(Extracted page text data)
::::::::::
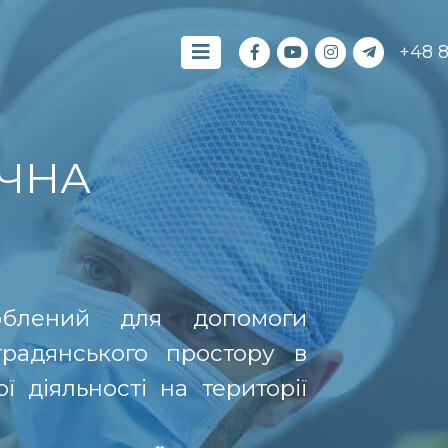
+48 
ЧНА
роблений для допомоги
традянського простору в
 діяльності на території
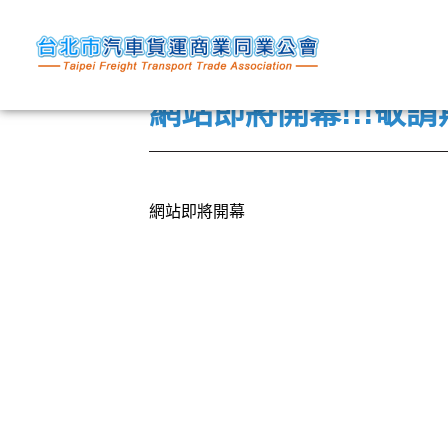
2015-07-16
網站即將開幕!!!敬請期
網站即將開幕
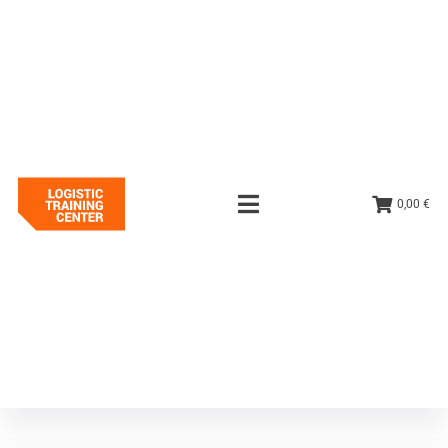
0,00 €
::::::::::
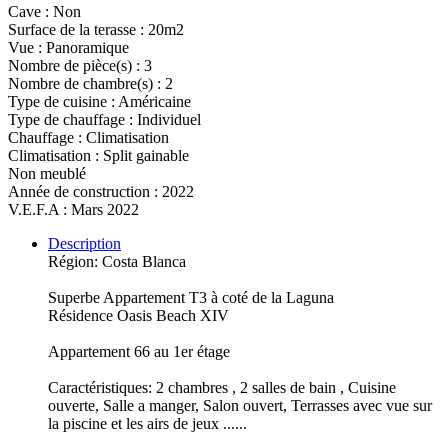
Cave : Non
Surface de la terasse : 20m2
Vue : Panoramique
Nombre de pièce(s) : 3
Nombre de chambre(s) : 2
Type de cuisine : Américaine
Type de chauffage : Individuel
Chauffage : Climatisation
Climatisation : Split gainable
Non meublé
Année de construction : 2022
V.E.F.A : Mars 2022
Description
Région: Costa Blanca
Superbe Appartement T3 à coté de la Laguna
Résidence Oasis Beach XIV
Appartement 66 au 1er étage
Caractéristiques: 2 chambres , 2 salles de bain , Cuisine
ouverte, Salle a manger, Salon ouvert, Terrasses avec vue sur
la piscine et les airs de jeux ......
::::::::::
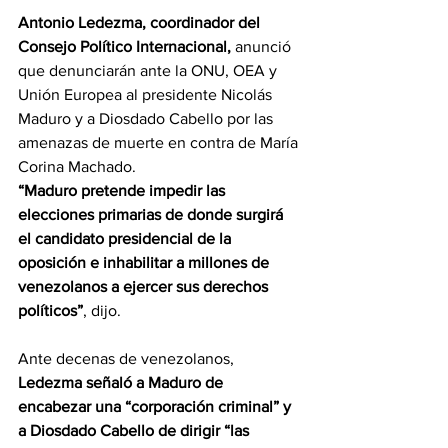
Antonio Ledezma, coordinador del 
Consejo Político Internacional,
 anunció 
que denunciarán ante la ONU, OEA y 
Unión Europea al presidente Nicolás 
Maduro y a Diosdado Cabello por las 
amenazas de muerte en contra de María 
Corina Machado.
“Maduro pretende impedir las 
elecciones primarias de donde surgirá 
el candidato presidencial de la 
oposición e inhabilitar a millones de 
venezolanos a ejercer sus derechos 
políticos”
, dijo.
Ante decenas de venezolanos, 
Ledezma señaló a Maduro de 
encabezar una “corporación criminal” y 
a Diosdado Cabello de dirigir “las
::::::::::
- _JOB_
Which lines run from the one holding "Appartement 66 au 1er étage" through the one holding "la piscine et les airs de jeux ......" in the records above? Repeat them exactly, both included, and nothing more.

- _RESULT OF THE TASK_
Appartement 66 au 1er étage
Caractéristiques: 2 chambres , 2 salles de bain , Cuisine
ouverte, Salle a manger, Salon ouvert, Terrasses avec vue sur
la piscine et les airs de jeux ......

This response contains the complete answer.